Suicide is the 10th leading cause of death in the United States. The number of deaths from suicide has increased more than 26 percent in the last decade. Great efforts are made in our schools and correctional system to prevent suicides. Legalization of assisted suicide would contradict and undermine those efforts by sending a dangerous message: namely, suicide is okay for some people.

This bill would also strip suicidal patients of existing legal protections. Under current law, persons at risk of harming themselves can be involuntarily committed for evaluation and treatment. This bill states that “a patient who requests medication under this article shall not, because of that request, be considered to be a person who is suicidal….” It creates an invidious double standard: Terminally ill and disabled patients are denied safeguards that are guaranteed to all others.

States that have legalized assisted suicide have seen an increase in suicides in general. In Oregon, for example, the overall suicide rate is 42 percent higher than the national average. Legalization of assisted suicide would send a message to people with depression, a decrease in daily functioning or a disability that suicide is an acceptable option.

3. Physician-assisted suicide cannot be limited.

Passage of this bill will inevitably lead to an expansion of assisted suicide to euthanasia. This bill is supposed to be limited to those who are terminally ill at the very end of life. But the bill defines a “terminal illness or condition” as “an incurable and irreversible illness or condition that has been medically confirmed and will, within reasonable medical judgment, produce death within six months.” This definition would include many persons with disabilities or chronic debilitating illnesses, who would soon die if they simply declined to continue their regular treatments.

Prominent advocates for assisted suicide have expressed support for removing any legal restrictions such as age restrictions, and have argued that doctors should be allowed to administer the fatal medicine: In other words, they want to legalize euthanasia.

4. There are inadequate safeguards to protect vulnerable patients.

Advocates for legalization frequently point to alleged safeguards that are in the bill. But these are grossly inadequate and endanger vulnerable persons.

The only safeguards in the bill deal with the time before the patient receives the prescription for deadly drugs. There is no mandatory referral to determine if the patient is suffering from a treatable mental illness that led to the suicide request.

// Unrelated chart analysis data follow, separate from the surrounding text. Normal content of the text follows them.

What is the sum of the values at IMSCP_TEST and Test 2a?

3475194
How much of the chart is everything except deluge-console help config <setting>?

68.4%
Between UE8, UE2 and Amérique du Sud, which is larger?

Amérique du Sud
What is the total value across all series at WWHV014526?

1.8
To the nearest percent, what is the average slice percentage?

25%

The danger is much worse after the patient receives the pills. There is no follow-up evaluation to determine if the patient’s condition has changed or if other treatments have become available. There is no further evaluation to determine if the patient is suffering from a mental illness. No physician or other health professional is required to be present when the patient takes the lethal pills. There is no evaluation of the patient’s decision-making capacity at the time they take the lethal drugs. There is no way to know if the patient is being coerced into taking the lethal medication. There is no way to know if the patient is even self-administering the pills. There is no way to ensure that only the patient is taking the drugs.

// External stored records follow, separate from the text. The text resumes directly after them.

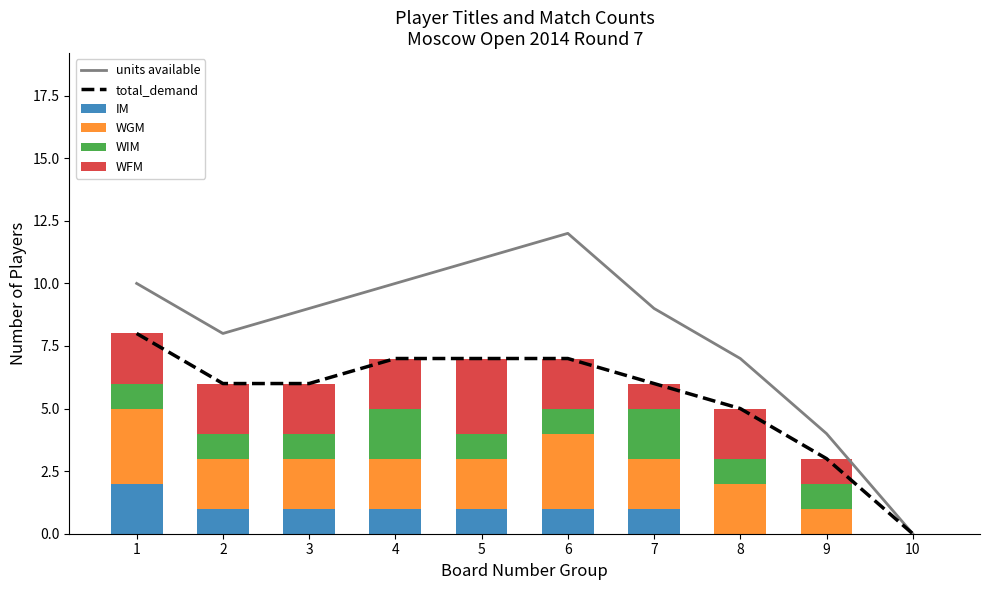

What is the sum of the IM values at 2 and 8?

1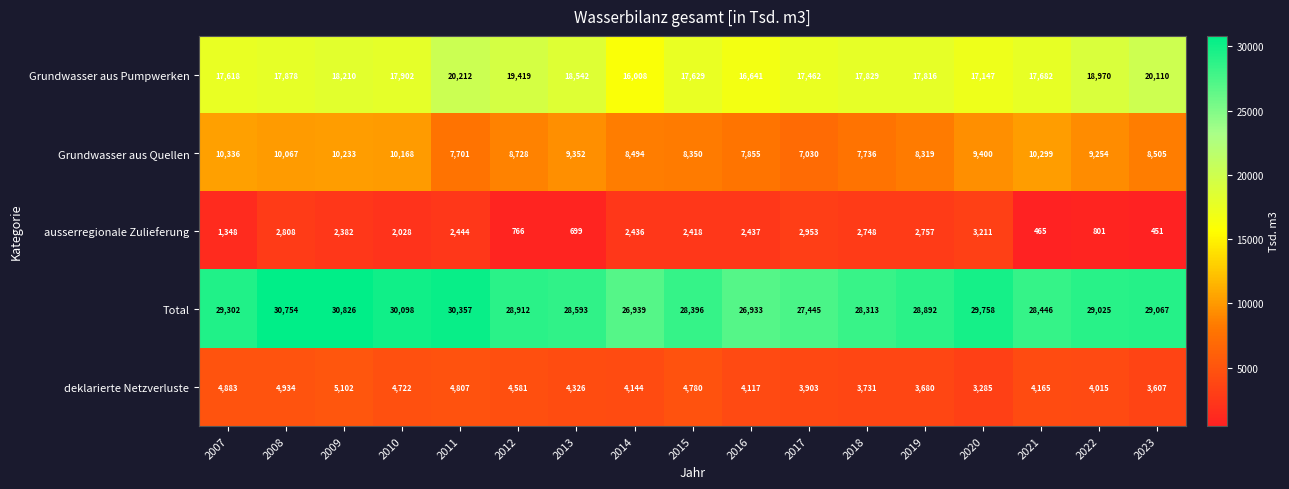

Is it true that deklarierte Netzverluste equals 3680 at 2019?

True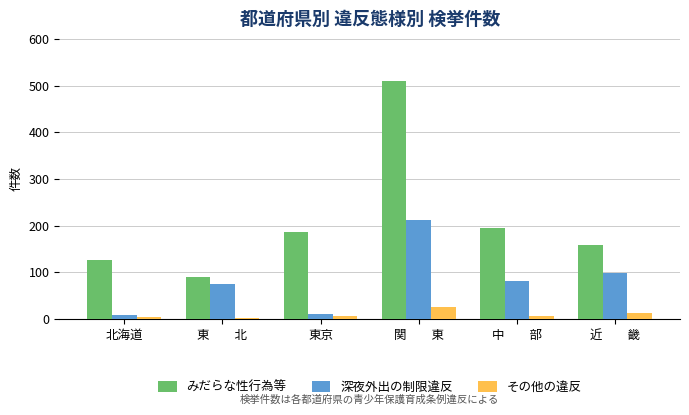

At 東　　北, list the series in order from largest to smallest.

みだらな性行為等, 深夜外出の制限違反, その他の違反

5. There will be no accountability and oversight to prevent abuses.

The bill actually requires that the physician state untruthfully on the death certificate that “the cause of death was the underlying terminal illness or condition of the patient.” That is simply not true: It was a suicide caused by lethal drugs. Lying on the death certificate will cripple efforts to oversee the implementation of the law, since there will be no way to do an independent evaluation of cases.

There is also no mechanism for a systematic evaluation and oversight by the Health Department. The Department is also given no authority to investigate suspicious cases or to enforce the bill.

This legislation poses real dangers to the public and to vulnerable patients. We strongly urge the Assembly Health Committee and the Legislature as a whole to reject it.